• _YOUR TASKS_:
1 – In the forum thread about GEICO and rideshare insurance, what does GEICO call the rideshare policy it sells through its commercial side?
2 – Please continue the forum thread about GEICO and rideshare insurance from where it stops.

• _TEXT_:
┌──
# GEICO saying they will not renew my personal insurance unless i have rideshare insurance



## Trans123 (Feb 21, 2018)

Gurus !!!!!!!!!!!!!!!!!!!!!!!!!!!!!!! please advice .. i will be indebted for you advice .. for ever.


----------



## KellyC (May 8, 2017)

Trans123 said:


> Gurus !!!!!!!!!!!!!!!!!!!!!!!!!!!!!!! please advice .. i will be indebted for you advice .. for ever.


Ask Geico if they offer rideshare insurance where you are. Geico does offer rideshare insurance in SC; it's sold through the commercial side of Geico, as opposed to the personal side. They call it a "hybrid" policy.

I got it voluntarily last year; it's really good coverage & was only about 10 more bucks a month. It went up another 6$ a month this year (maybe bc I got a speeding ticket like a dummy) but it's worth it to *know* you're covered if anything happens. Based on what I've read on this board I would hate to rely on James River alone.



KellyC said:


> Ask Geico if they offer rideshare insurance where you are. Geico does offer rideshare insurance in SC; it's sold through the commercial side of Geico, as opposed to the personal side. They call it a "hybrid" policy.
> 
> I got it voluntarily last year; it's really good coverage & was only about 10 more bucks a month. It went up another 6$ a month this year (maybe bc I got a speeding ticket like a dummy) but it's worth it to *know* you're covered if anything happens. Based on what I've read on this board I would hate to rely on James River alone.


**If Geico doesn't offer it where you live, try some other ins. cos. It's starting to be more widely available


----------



## henrygates (Mar 29, 2018)

Find a company with a rideshare rider. Get it for sure.


----------



## IERide (Jul 1, 2016)

This is simple: Do what they say, or find another company. 
As already posted, ask if they offer it, if not, look elsewhere.


----------



## tcaud (Jul 28, 2017)

How did they know you did rideshare?


----------



## BigJohn (Jan 27, 2016)
└──
• _INFORMATION PROVIDED_:
┌──
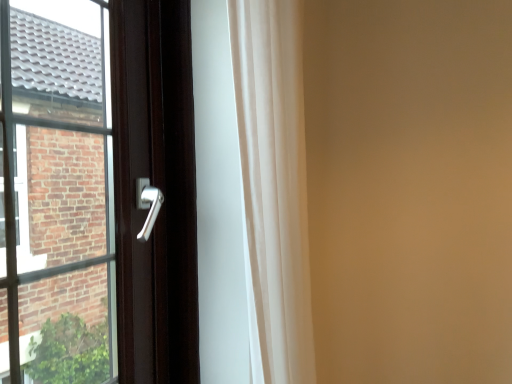
Image resolution: width=512 pixels, height=384 pixels. What do you see at coordinates (273, 187) in the screenshot? I see `white silky curtain at center` at bounding box center [273, 187].

You are a GUI agent. You are given a task and a screenshot of the screen. Output one action in this format:
    pyautogui.click(x=<x>, y=<y>)
    Task: Click on the white silky curtain at center
    
    Given the screenshot: What is the action you would take?
    pyautogui.click(x=273, y=187)

The width and height of the screenshot is (512, 384). In order to click on white silky curtain at center in this screenshot , I will do `click(273, 187)`.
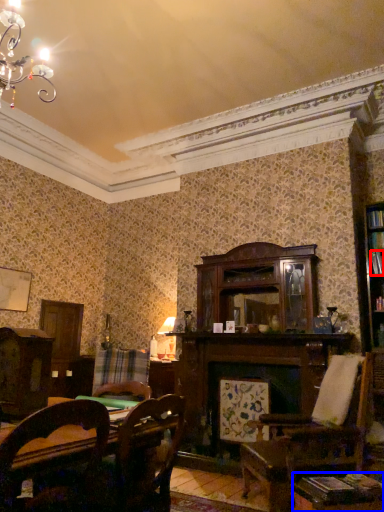
Question: Among these objects, which one is nearest to the camera, book (highlighted by a red box) or table (highlighted by a blue box)?

Choices:
 (A) book
 (B) table

Answer: (B)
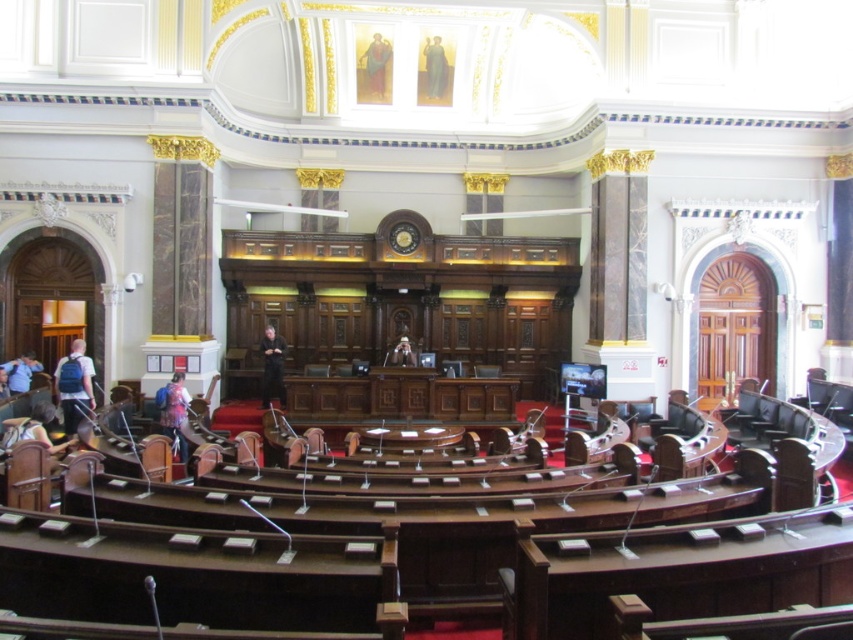
You are a visitor entering the assembly hall and need to retrieve your backpacks before leaving. You see the matte blue backpack at left and the blue fabric backpack at lower left. Which backpack is positioned higher up in the room?

The matte blue backpack at left is positioned higher up in the room as it is located above the blue fabric backpack at lower left.

You are standing in the assembly hall and see the point at coordinates (173, 412). Based on the scene description, what object is located at that point?

The point at coordinates (173, 412) is on the denim jacket at lower left.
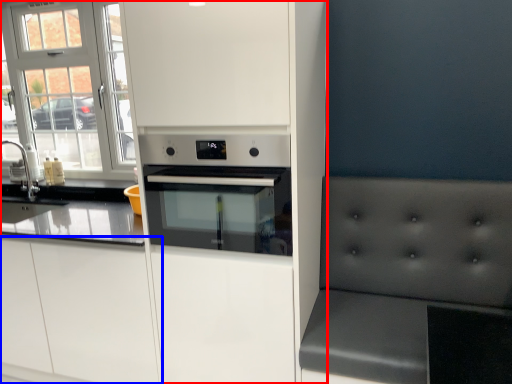
Question: Which of the following is the farthest to the observer, cabinetry (highlighted by a red box) or cabinetry (highlighted by a blue box)?

Choices:
 (A) cabinetry
 (B) cabinetry

Answer: (B)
└──
• _EXERCISE ANSWERS_:
1 – A "hybrid" policy.

2 –
Trans123 said:


> Gurus !!!!!!!!!!!!!!!!!!!!!!!!!!!!!!! please advice .. i will be indebted for you advice .. for ever.


Wait what? Oh, are you trying to purposely violate the terms of the personal auto insurance policy by NOT having a rideshare rider on it even though you are doing rideshare service?

SIMPLE FACT: You must have rideshare insurance policy/rider if you are doing rideshare service.


----------



## RamzFanz (Jan 31, 2015)

BigJohn said:


> Wait what? Oh, are you trying to purposely violate the terms of the personal auto insurance policy by NOT having a rideshare rider on it even though you are doing rideshare service?
> 
> SIMPLE FACT: You must have rideshare insurance policy/rider if you are doing rideshare service.


This isn't true.

Just don't expect them to cover you app on.

----

OP,

With State Farm, I pay $32 more a year for the TNC endorsement.


----------



## Rat (Mar 6, 2016)

Trans123 said:


> Gurus !!!!!!!!!!!!!!!!!!!!!!!!!!!!!!! please advice .. i will be indebted for you advice .. for ever.


Buy the insurance


----------



## BigJohn (Jan 27, 2016)

RamzFanz said:


> This isn't true.
> 
> Just don't expect them to cover you app on.


What isn't true? You must have rideshare policy/rider? YES IT IS ABSOLUTLY TRUE!

Try reading your personal auto insurance policy. It explicitly states that the covered vehicle CAN NOT BE USED for commercial purposes. You must either have a proper commercial insurance policy or obtain a rideshare rider, otherwise you are in direct violation of that personal auto insurance policy and subject to it being canceled.


----------



## Uberfunitis (Oct 21, 2016)

RamzFanz said:


> This isn't true.
> 
> Just don't expect them to cover you app on.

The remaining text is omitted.